Supplied entries ->

*** Begin section ***

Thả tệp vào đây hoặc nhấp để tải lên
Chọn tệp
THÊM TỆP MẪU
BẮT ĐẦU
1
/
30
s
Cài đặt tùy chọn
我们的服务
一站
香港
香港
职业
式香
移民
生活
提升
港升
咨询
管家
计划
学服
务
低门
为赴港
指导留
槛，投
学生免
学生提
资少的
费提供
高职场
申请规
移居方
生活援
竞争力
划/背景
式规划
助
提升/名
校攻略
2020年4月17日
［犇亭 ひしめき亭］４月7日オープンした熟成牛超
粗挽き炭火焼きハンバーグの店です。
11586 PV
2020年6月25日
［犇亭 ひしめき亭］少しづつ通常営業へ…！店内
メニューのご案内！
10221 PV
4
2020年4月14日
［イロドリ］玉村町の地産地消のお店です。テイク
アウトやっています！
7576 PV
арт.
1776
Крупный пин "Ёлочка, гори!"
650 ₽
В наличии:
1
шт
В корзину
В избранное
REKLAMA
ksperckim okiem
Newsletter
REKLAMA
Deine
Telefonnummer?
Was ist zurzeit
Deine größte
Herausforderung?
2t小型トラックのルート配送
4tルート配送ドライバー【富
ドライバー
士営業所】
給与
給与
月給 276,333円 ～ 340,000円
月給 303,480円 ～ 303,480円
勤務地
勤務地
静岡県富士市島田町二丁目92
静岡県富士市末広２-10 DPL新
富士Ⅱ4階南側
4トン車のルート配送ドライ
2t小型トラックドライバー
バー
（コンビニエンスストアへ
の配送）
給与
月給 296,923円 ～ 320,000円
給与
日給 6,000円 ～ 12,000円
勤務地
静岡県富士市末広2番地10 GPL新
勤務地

*** End section ***

Problem description -> Copy every line of the listing, exact to the last character.

Written reply ->
Thả tệp vào đây hoặc nhấp để tải lên
Chọn tệp
THÊM TỆP MẪU
BẮT ĐẦU
1
/
30
s
Cài đặt tùy chọn
我们的服务
一站
香港
香港
职业
式香
移民
生活
提升
港升
咨询
管家
计划
学服
务
低门
为赴港
指导留
槛，投
学生免
学生提
资少的
费提供
高职场
申请规
移居方
生活援
竞争力
划/背景
式规划
助
提升/名
校攻略
2020年4月17日
［犇亭 ひしめき亭］４月7日オープンした熟成牛超
粗挽き炭火焼きハンバーグの店です。
11586 PV
2020年6月25日
［犇亭 ひしめき亭］少しづつ通常営業へ…！店内
メニューのご案内！
10221 PV
4
2020年4月14日
［イロドリ］玉村町の地産地消のお店です。テイク
アウトやっています！
7576 PV
арт.
1776
Крупный пин "Ёлочка, гори!"
650 ₽
В наличии:
1
шт
В корзину
В избранное
REKLAMA
ksperckim okiem
Newsletter
REKLAMA
Deine
Telefonnummer?
Was ist zurzeit
Deine größte
Herausforderung?
2t小型トラックのルート配送
4tルート配送ドライバー【富
ドライバー
士営業所】
給与
給与
月給 276,333円 ～ 340,000円
月給 303,480円 ～ 303,480円
勤務地
勤務地
静岡県富士市島田町二丁目92
静岡県富士市末広２-10 DPL新
富士Ⅱ4階南側
4トン車のルート配送ドライ
2t小型トラックドライバー
バー
（コンビニエンスストアへ
の配送）
給与
月給 296,923円 ～ 320,000円
給与
日給 6,000円 ～ 12,000円
勤務地
静岡県富士市末広2番地10 GPL新
勤務地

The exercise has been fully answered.